● **Task objective**
Put the lines below into a two-column CSV with the headers "field" and "value". Give one row per line, with each entry in its own quoted field and any line breaks replaced by spaces, and leave out the pictures.

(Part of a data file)
● ● ● ● ●

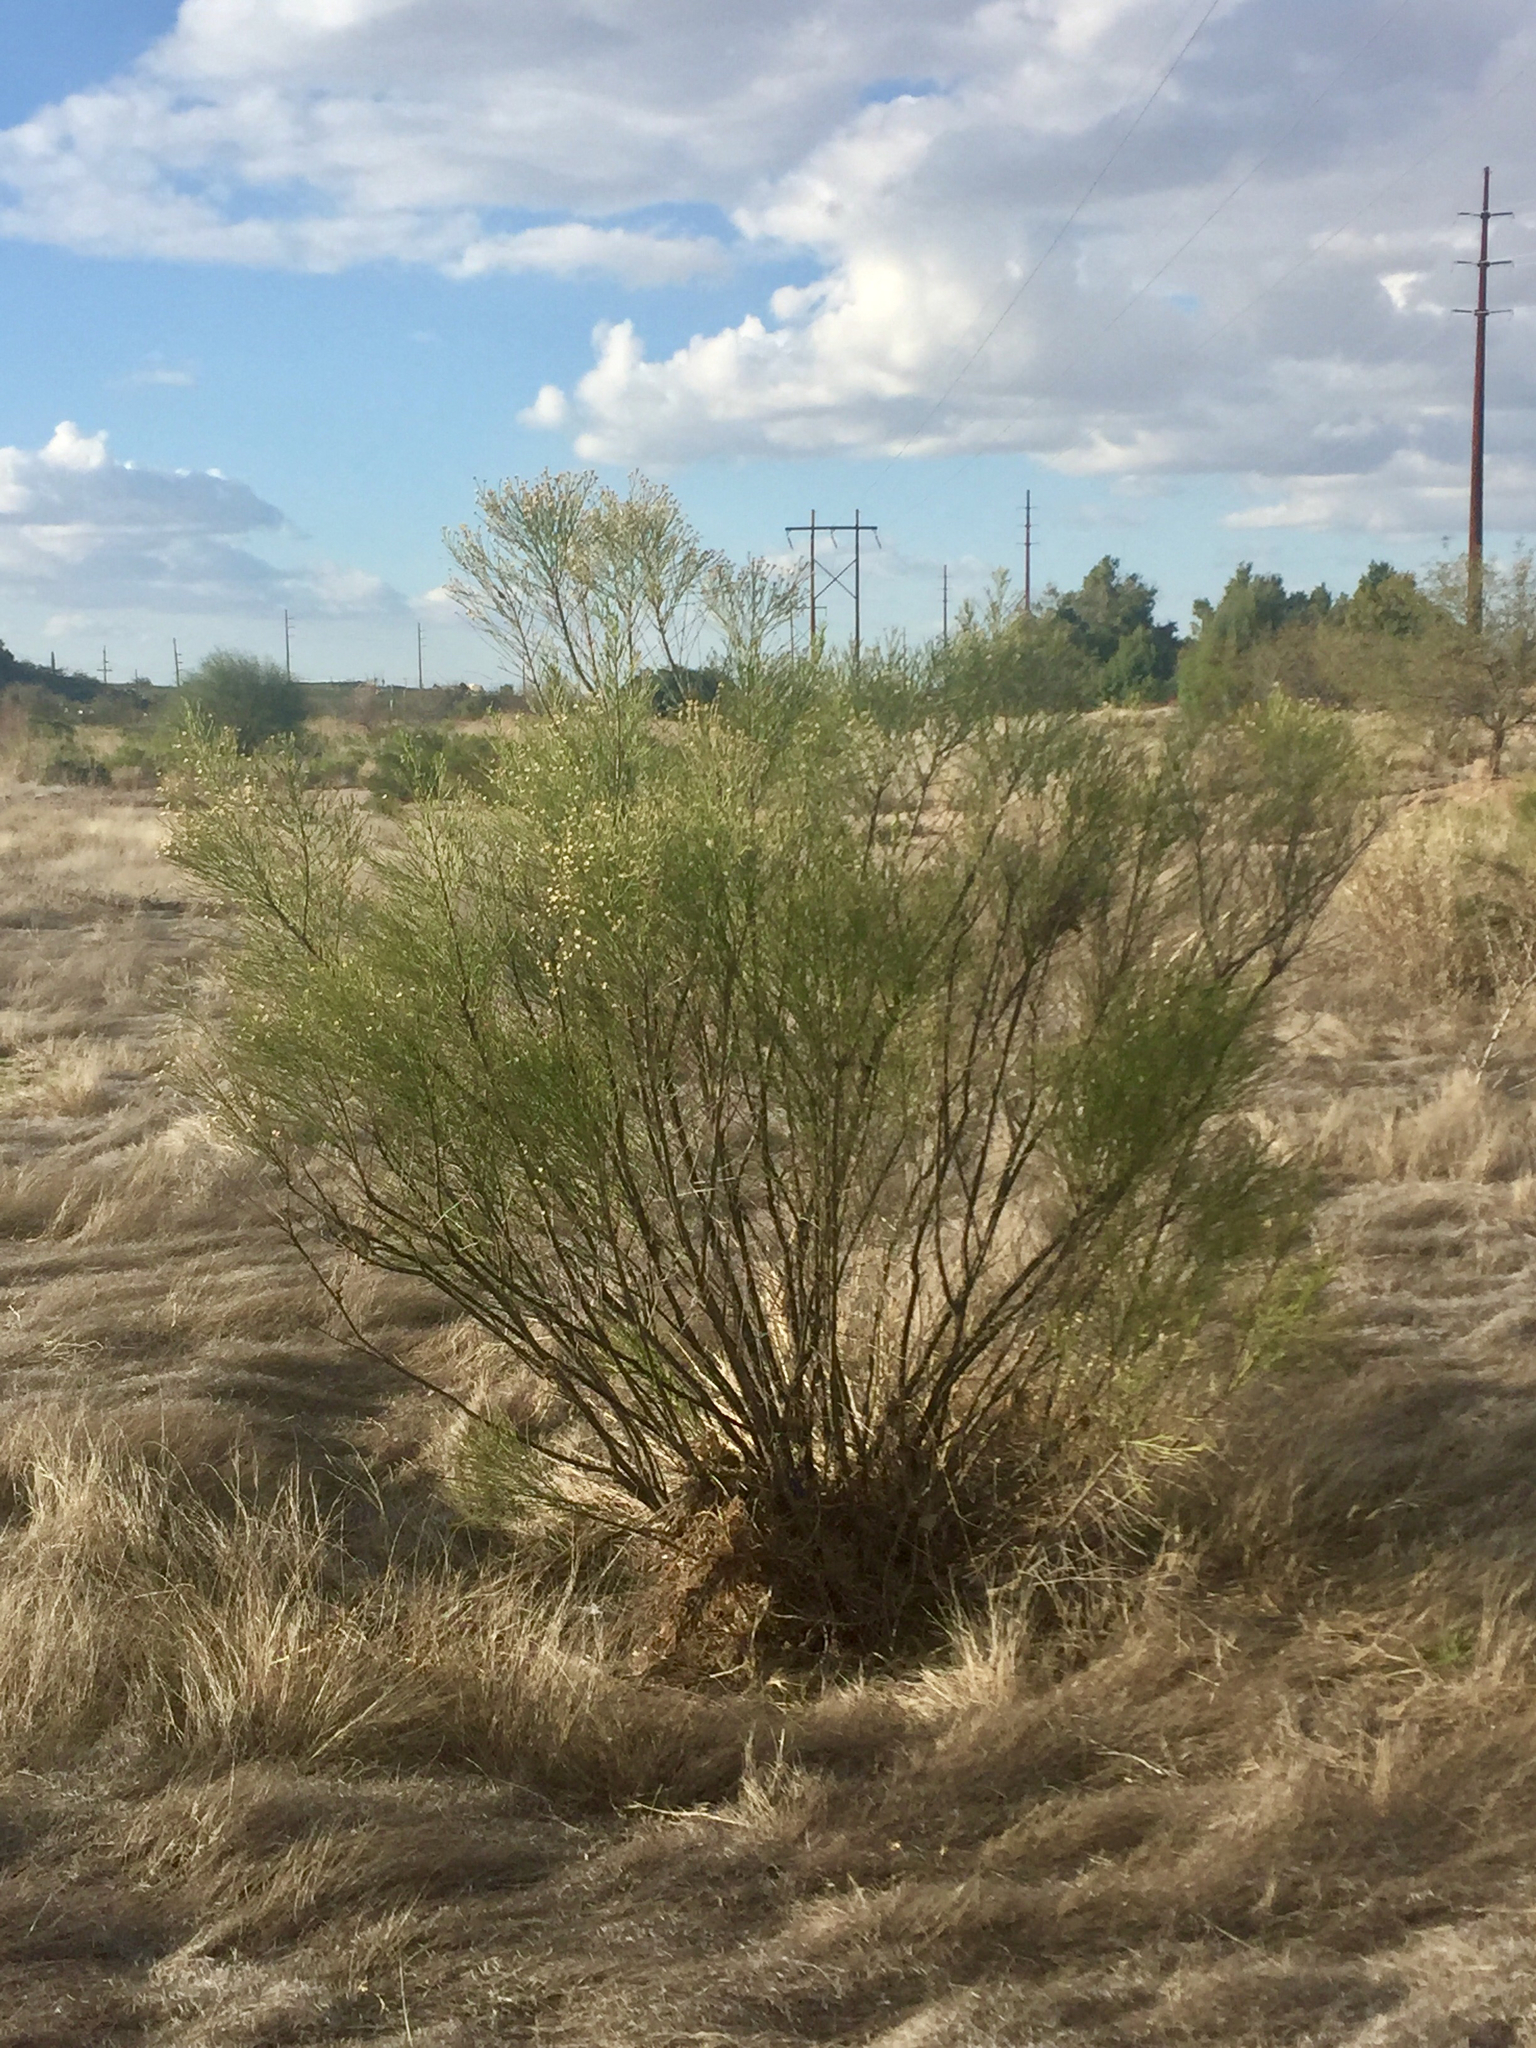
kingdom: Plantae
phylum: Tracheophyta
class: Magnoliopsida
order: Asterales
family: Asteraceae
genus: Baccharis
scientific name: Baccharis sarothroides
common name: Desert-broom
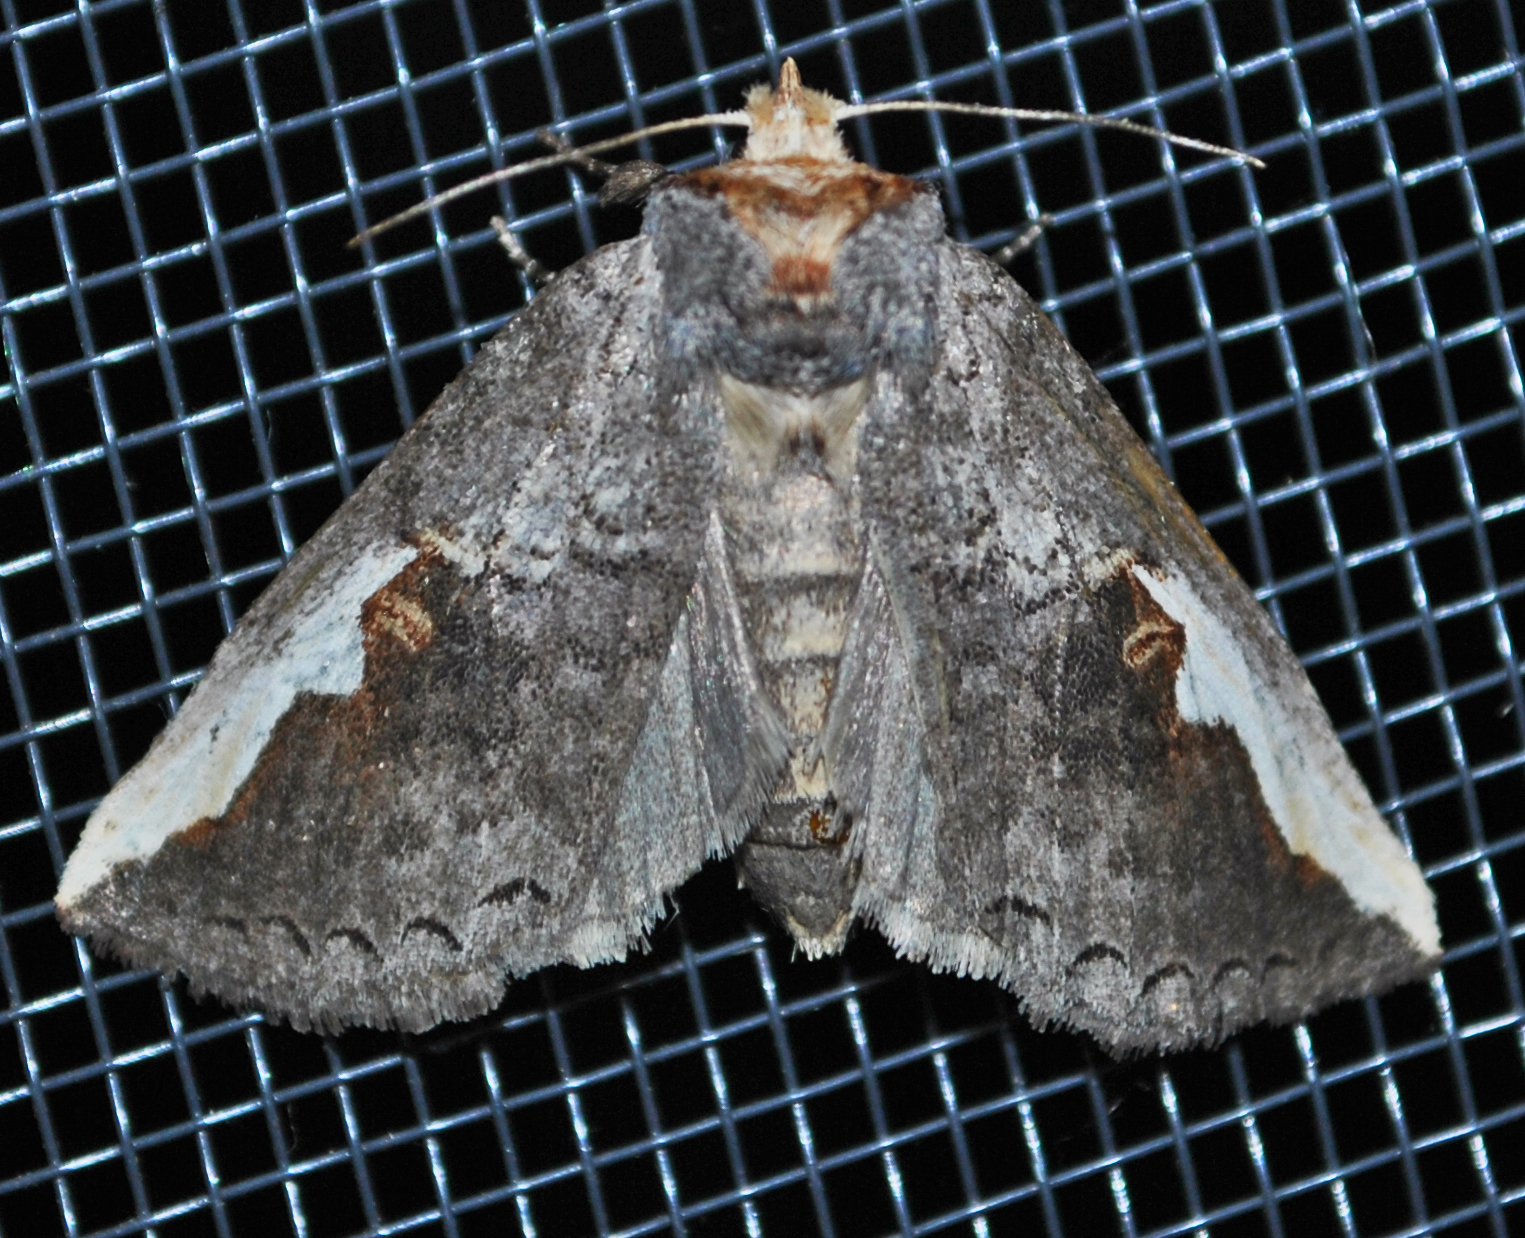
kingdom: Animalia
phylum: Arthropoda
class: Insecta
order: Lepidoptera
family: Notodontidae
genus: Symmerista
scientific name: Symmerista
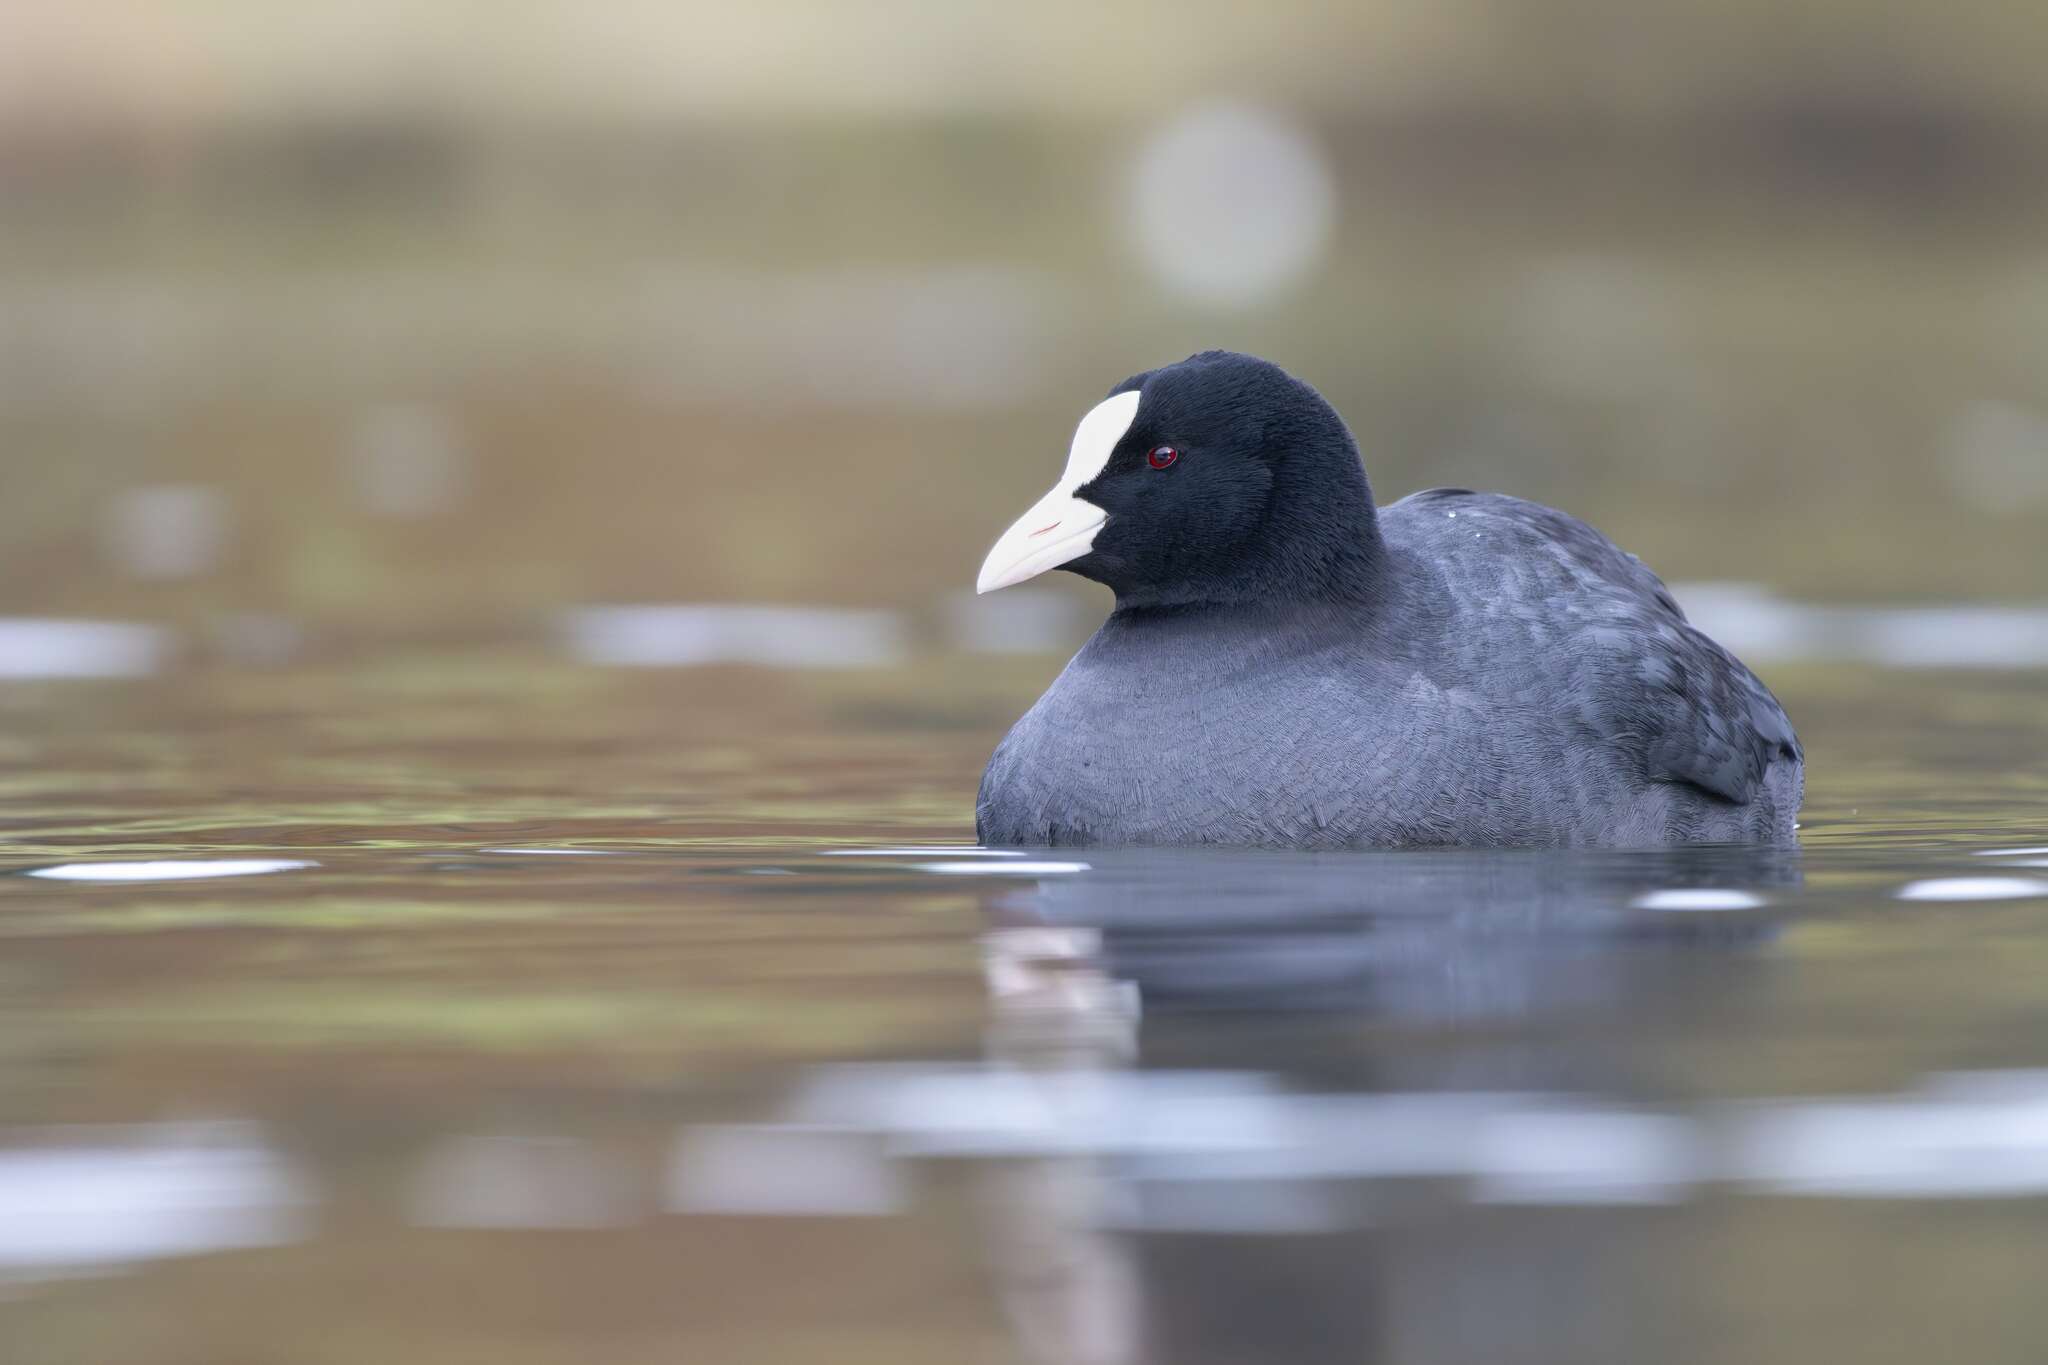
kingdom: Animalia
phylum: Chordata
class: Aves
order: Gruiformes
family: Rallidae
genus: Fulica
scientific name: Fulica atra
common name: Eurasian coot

● ● ● ● ●

● **Correct result**
field,value
"kingdom:","Plantae"
"phylum:","Tracheophyta"
"class:","Magnoliopsida"
"order:","Asterales"
"family:","Asteraceae"
"genus:","Baccharis"
"scientific name:","Baccharis sarothroides"
"common name:","Desert-broom"
"kingdom:","Animalia"
"phylum:","Arthropoda"
"class:","Insecta"
"order:","Lepidoptera"
"family:","Notodontidae"
"genus:","Symmerista"
"scientific name:","Symmerista"
"kingdom:","Animalia"
"phylum:","Chordata"
"class:","Aves"
"order:","Gruiformes"
"family:","Rallidae"
"genus:","Fulica"
"scientific name:","Fulica atra"
"common name:","Eurasian coot"